Memory: Should Values Go on the Heap or the Stack? This is a Question #

Hi, I’m Chen Tian. Today we’re checking in for the first lesson of our Rust learning journey.

You must be eager to learn about Rust, but don’t rush. We won’t start by introducing syntax as usual, but rather start by reviewing some concepts you normally think of as very basic, such as memory and functions.

When it comes to basics, you may already be losing interest thinking, I know all this stuff, why waste time learning it again? But that’s not the case. Over the years, I’ve seen many senior engineers who didn’t fully grasp the basics. After working for years, they have to come back and take remedial courses.

Take memory, the most basic concept, as an example. Many people don’t actually understand when data should be put on the stack versus the heap. Not until actual problems occur at work do they realize the way data is stored can severely impact concurrency safety. They have no choice but to go back and relearn the basics, wasting a lot of time and energy.

As developers, we’ll experience many tools, frameworks, and languages over our lifetimes, but no matter how much they change, the underlying logic remains the same.

So today we need to rethink those concepts in programming that are familiar but not fully understood, and clarify the underlying logic. Also, these concepts are very important for us to learn and understand Rust’s knowledge points later on. Afterwards, we’ll delve deeper into explanations as needed.

The most basic concepts in code are variables and values, and the place that stores them is memory, so we’ll start with memory.

Memory #

Our programs interact with memory all the time. In the simple statement below assigning “hello world!” to s, there is deep interaction with the read-only data segment (RODATA), heap, and stack respectively:

let s = "hello world".to_string();

You can use this code snippet in the Rust playground to get a feel for how strings use memory.

First, “hello world” as a string literal is stored in the .RODATA segment (GCC) or .RDATA segment (VC++) of the executable file during compilation, and gets a fixed memory address when the program is loaded.

When executing “hello world”.to_string(), a new block of memory is allocated on the heap, and “hello world” is copied byte-by-byte over.

When we assign the data on the heap to s, s as a variable allocated on the stack needs to know the address of the memory on the heap. Also, since the data size on the heap is variable and can grow, we also need to know its length and current size.

Ultimately, to represent this string, we use three words: the first is a pointer, the second is the current string length (11), and the third is the total capacity of this memory (11). On a 64-bit system, three words take up 24 bytes.

You can also refer to the diagram below for a more intuitive understanding:

I just mentioned the string content is on the heap, while the pointer to the string and related info is on the stack. Now is the time to test your basic memory knowledge: When can data be put on the stack, and when does it need to be put on the heap?

→ **SUPPLIED INFORMATION**

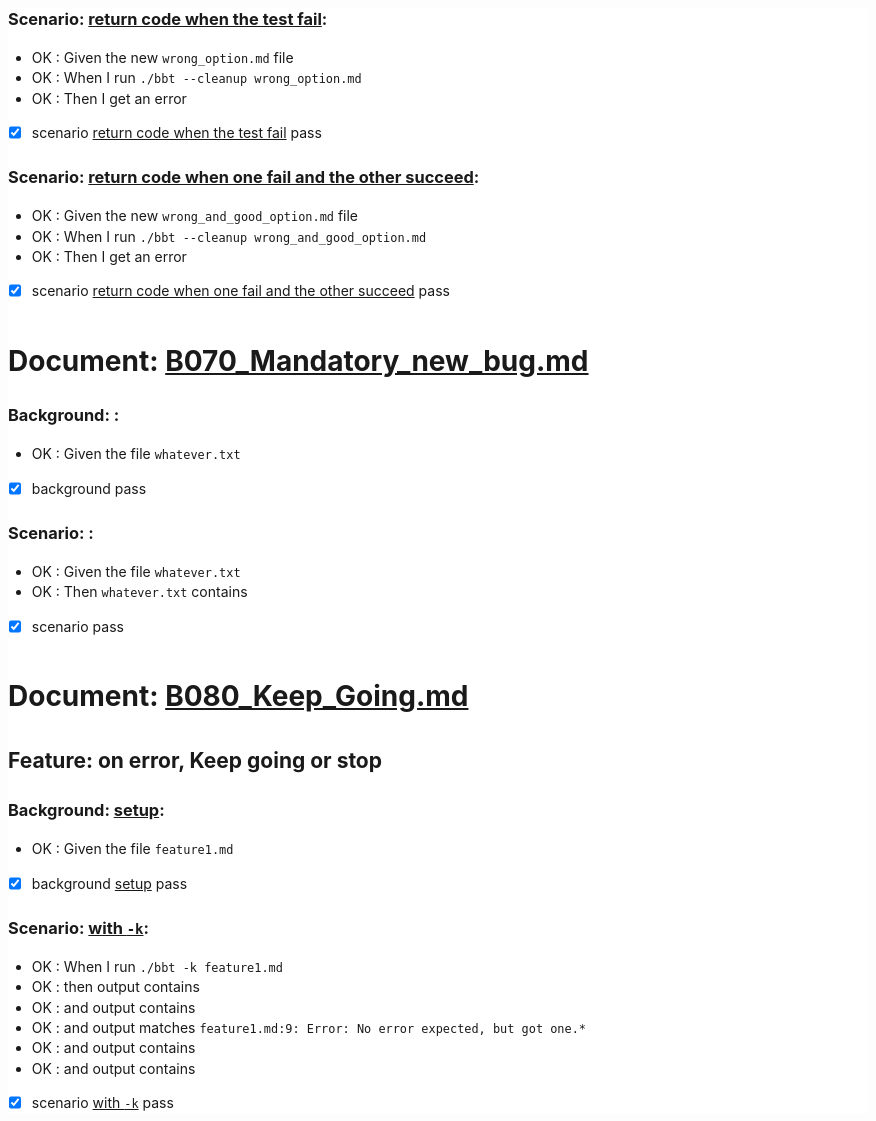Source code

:    ### Scenario: [return code when the test fail](..\..\features\B060_Return_code_on_test_failure.md): 
   - OK : Given the new `wrong_option.md` file  
   - OK : When I run `./bbt --cleanup wrong_option.md`  
   - OK : Then I get an error  
   - [X] scenario   [return code when the test fail](..\..\features\B060_Return_code_on_test_failure.md) pass  

   ### Scenario: [return code when one fail and the other succeed](..\..\features\B060_Return_code_on_test_failure.md): 
   - OK : Given the new `wrong_and_good_option.md` file  
   - OK : When I run `./bbt --cleanup wrong_and_good_option.md`  
   - OK : Then I get an error  
   - [X] scenario   [return code when one fail and the other succeed](..\..\features\B060_Return_code_on_test_failure.md) pass  


# Document: [B070_Mandatory_new_bug.md](..\..\features\B070_Mandatory_new_bug.md)  
   ### Background: [](..\..\features\B070_Mandatory_new_bug.md): 
   - OK : Given the file `whatever.txt`  
   - [X] background [](..\..\features\B070_Mandatory_new_bug.md) pass  

   ### Scenario: [](..\..\features\B070_Mandatory_new_bug.md): 
   - OK : Given the file `whatever.txt`  
   - OK : Then `whatever.txt` contains  
   - [X] scenario   [](..\..\features\B070_Mandatory_new_bug.md) pass  


# Document: [B080_Keep_Going.md](..\..\features\B080_Keep_Going.md)  
  ## Feature: on error, Keep going or stop  
   ### Background: [setup](..\..\features\B080_Keep_Going.md): 
   - OK : Given the file `feature1.md`  
   - [X] background [setup](..\..\features\B080_Keep_Going.md) pass  

   ### Scenario: [with `-k`](..\..\features\B080_Keep_Going.md): 
   - OK : When I run `./bbt -k feature1.md`  
   - OK : then output contains  
   - OK : and output contains  
   - OK : and output matches `feature1.md:9: Error: No error expected, but got one.*`  
   - OK : and output contains  
   - OK : and output contains  
   - [X] scenario   [with `-k`](..\..\features\B080_Keep_Going.md) pass  
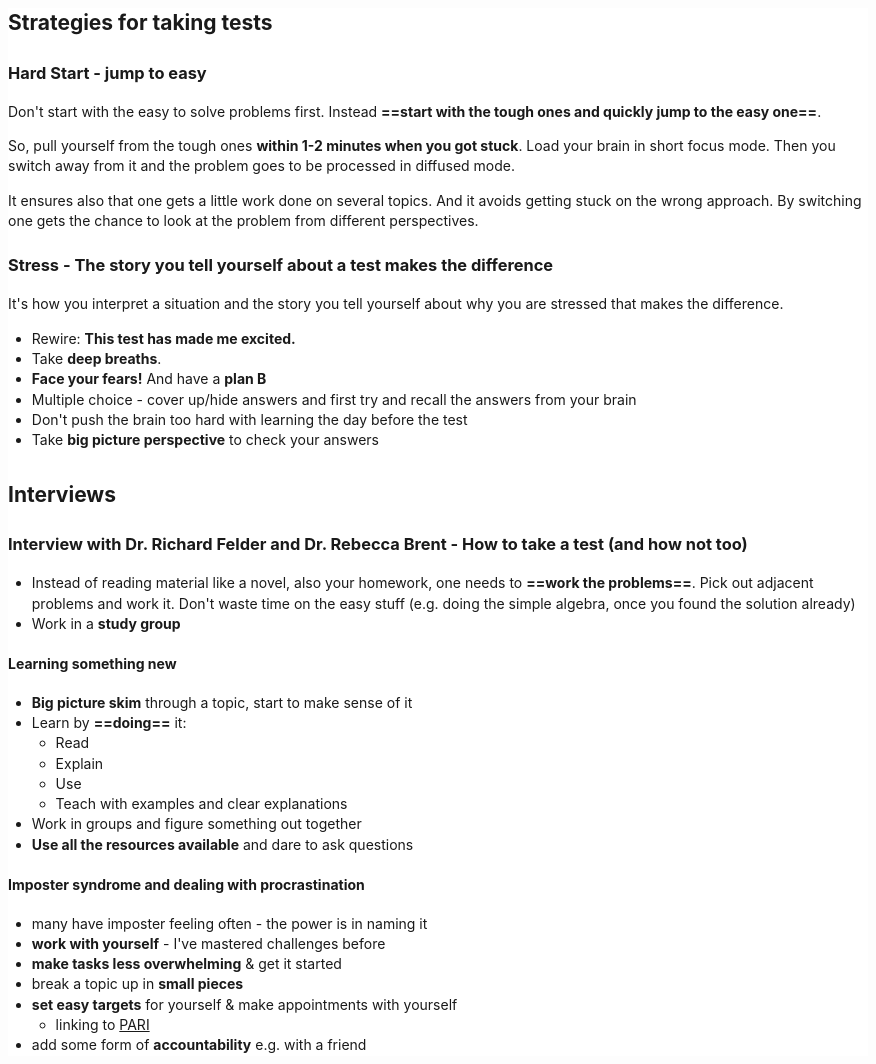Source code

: ## Strategies for taking tests

### Hard Start - jump to easy

Don't start with the easy to solve problems first. Instead **==start with the tough ones and quickly jump to the easy one==**.

So, pull yourself from the tough ones **within 1-2 minutes when you got stuck**.
Load your brain in short focus mode. Then you switch away from it and the problem goes to be processed in diffused mode.

It ensures also that one gets a little work done on several topics. And it avoids getting stuck on the wrong approach. By switching one gets the chance to look at the problem from different perspectives.

### Stress - The story you tell yourself about a test makes the difference

It's how you interpret a situation and the story you tell yourself about why you are stressed that makes the difference.

+ Rewire: **This test has made me excited.**
+ Take **deep breaths**.
+ **Face your fears!** And have a **plan B**
+ Multiple choice - cover up/hide answers and first try and recall the answers from your brain
+ Don't push the brain too hard with learning the day before the test
+ Take **big picture perspective** to check your answers

## Interviews

### Interview with Dr. Richard Felder and Dr. Rebecca Brent - How  to take a test (and how not too)

+ Instead of reading material like a novel, also your homework, one needs to **==work the problems==**. Pick out adjacent problems and work it. Don't waste time on the easy stuff (e.g. doing the simple algebra, once you found the solution already)
+ Work in a **study group**

#### Learning something new

+ **Big picture skim** through a topic, start to make sense of it
+ Learn by **==doing==** it:
	+ Read
	+ Explain
	+ Use 
	+ Teach with examples and clear explanations
+ Work in groups and figure something out together
+ **Use all the resources available** and dare to ask questions

#### Imposter syndrome and dealing with procrastination

+ many have imposter feeling often - the power is in naming it
+ **work with yourself** - I've mastered challenges before
+ **make tasks less overwhelming** & get it started
+ break a topic up in **small pieces**
+ **set easy targets** for yourself & make appointments with yourself
	+ linking to [PARI](https://melanie-almeida.com/en/the-pari-system-by-anne-laure-le-cunff-ness-labs/)
+ add some form of **accountability** e.g. with a friend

→ **EXERCISE TASKS**
**a)** Repeat the part of the memory lesson starting with "You must be" and going on through "take remedial courses.".
**b)** Answer these questions about the memory lesson:
(i) Which two concepts does the lesson say it will review before getting to syntax?
(ii) With GCC, in which segment of the executable file is the string literal stored during compilation?
(iii) On a 64-bit system, how many bytes do the three words that represent the string take up?

→ **ANSWERS IN ORDER**
**a)**
You must be eager to learn about Rust, but don’t rush. We won’t start by introducing syntax as usual, but rather start by reviewing some concepts you normally think of as very basic, such as memory and functions.

When it comes to basics, you may already be losing interest thinking, I know all this stuff, why waste time learning it again? But that’s not the case. Over the years, I’ve seen many senior engineers who didn’t fully grasp the basics. After working for years, they have to come back and take remedial courses.

**b)**
(i) Memory and functions.
(ii) The .RODATA segment.
(iii) 24 bytes.